╭──
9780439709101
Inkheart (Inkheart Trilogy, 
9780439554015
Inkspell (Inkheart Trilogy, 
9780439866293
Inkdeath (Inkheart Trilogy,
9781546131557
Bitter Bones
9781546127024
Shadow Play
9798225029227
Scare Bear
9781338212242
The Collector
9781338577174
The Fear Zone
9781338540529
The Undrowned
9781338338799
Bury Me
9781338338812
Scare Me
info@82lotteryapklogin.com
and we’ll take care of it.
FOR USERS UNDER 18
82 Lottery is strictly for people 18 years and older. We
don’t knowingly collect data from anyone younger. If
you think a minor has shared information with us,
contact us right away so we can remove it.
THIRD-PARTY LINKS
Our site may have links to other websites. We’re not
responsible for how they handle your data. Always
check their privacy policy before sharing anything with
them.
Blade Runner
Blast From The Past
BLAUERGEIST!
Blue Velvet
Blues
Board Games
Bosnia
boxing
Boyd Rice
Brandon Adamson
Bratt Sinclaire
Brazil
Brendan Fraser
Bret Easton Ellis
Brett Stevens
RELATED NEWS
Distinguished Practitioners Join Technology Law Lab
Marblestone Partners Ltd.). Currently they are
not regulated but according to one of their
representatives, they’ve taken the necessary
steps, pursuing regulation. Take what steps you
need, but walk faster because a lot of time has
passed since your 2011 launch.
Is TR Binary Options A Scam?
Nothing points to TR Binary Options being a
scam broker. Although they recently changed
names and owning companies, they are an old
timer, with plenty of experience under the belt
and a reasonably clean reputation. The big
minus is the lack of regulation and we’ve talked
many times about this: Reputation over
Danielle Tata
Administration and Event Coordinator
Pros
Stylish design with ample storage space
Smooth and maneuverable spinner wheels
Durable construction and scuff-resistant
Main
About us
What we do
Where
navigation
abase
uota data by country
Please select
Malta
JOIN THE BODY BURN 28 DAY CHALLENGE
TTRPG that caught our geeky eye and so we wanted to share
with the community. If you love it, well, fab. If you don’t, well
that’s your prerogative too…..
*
╰──
In the data above, retype exactly and only the lines between the one holding "Distinguished Practitioners Join" and the one holding "Smooth and maneuverable spinner wheels", inclusive.

Distinguished Practitioners Join Technology Law Lab
Marblestone Partners Ltd.). Currently they are
not regulated but according to one of their
representatives, they’ve taken the necessary
steps, pursuing regulation. Take what steps you
need, but walk faster because a lot of time has
passed since your 2011 launch.
Is TR Binary Options A Scam?
Nothing points to TR Binary Options being a
scam broker. Although they recently changed
names and owning companies, they are an old
timer, with plenty of experience under the belt
and a reasonably clean reputation. The big
minus is the lack of regulation and we’ve talked
many times about this: Reputation over
Danielle Tata
Administration and Event Coordinator
Pros
Stylish design with ample storage space
Smooth and maneuverable spinner wheels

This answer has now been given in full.